→ Raw data
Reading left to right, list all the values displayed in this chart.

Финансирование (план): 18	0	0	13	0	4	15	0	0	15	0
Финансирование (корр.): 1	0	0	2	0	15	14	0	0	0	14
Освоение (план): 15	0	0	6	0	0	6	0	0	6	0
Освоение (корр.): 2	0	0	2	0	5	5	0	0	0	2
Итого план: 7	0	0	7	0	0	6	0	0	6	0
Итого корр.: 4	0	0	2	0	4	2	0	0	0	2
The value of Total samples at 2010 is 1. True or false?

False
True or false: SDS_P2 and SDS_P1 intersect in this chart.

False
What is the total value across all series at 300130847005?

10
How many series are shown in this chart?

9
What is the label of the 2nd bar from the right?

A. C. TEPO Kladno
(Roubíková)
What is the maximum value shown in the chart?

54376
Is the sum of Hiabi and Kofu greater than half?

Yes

→ What to do
How many lines of the records above contain the word "shown"? Reply with the number only.

→ Answer section
2